Ingolstadt: Zweifel am Unbehagen
Guinea Bissau an der afrikanischen Westküste gehört zu den am geringsten entwickelten Ländern weltweit. Wer Bilder von dort mit am Rand des Überlebens hungernden Kindern sieht, dem wird das Herz klamm. Wer daran glaubt, dass gespendete zehn Euro schon einen kleinen Jungen für einen Monat satt machen können, der spendet (frei-)willig. Und fühlt sich danach vielleicht sogar ein wenig besser. Die Betroffenheit hat ihn zu einem guten Menschen gemacht.
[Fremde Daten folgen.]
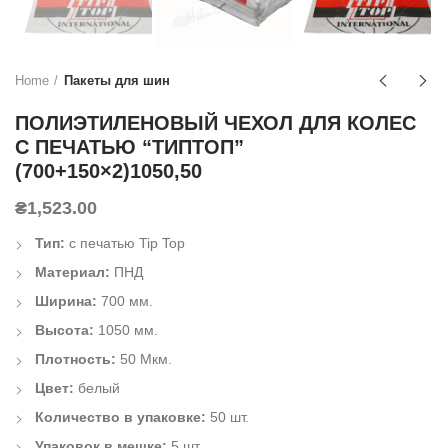
Home
Пакеты для шин
ПОЛИЭТИЛЕНОВЫЙ ЧЕХОЛ ДЛЯ КОЛЕС
С ПЕЧАТЬЮ “ТИПТОП”
(700+150×2)1050,50
₴
1,523.00
Тип:
с печатью Tip Top
Материал:
ПНД
Ширина:
700 мм.
Высота:
1050 мм.
Плотность:
50 Мкм.
Цвет:
белый
Количество в упаковке:
50 шт.
Упаковок в мешке:
5 шт.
Nach der Vorstellung von «Benefiz – Jeder rettet einen Afrikaner» stehen – drinnen im Saal ist der Applaus noch nicht richtig verklungen – die fünf Schauspieler an den Ausgangstüren des Kleinen Hauses des Ingolstädter Theaters und halten Sammelbüchsen bereit. Kein Zuschauer entkommt ihnen: Das Geld ist für ein reales Hilfsprojekt in Afrika bestimmt. So wird aus dem hinterhältigen Spaß über den Wohltätigkeitssport in reichen Ländern, den man sich knappe zwei Stunden auf der Bühne machte, segensreicher Ernst. Die Spendenaktion ist fester Bestandteil im Stück von Ingrid Lausund, das Brit Bartkowiak als eine garstige Show wider die Gleichgültigkeit inszeniert hat.
Fünf junge Leute proben den Ablauf einer Charity-Veranstaltung und geraten ...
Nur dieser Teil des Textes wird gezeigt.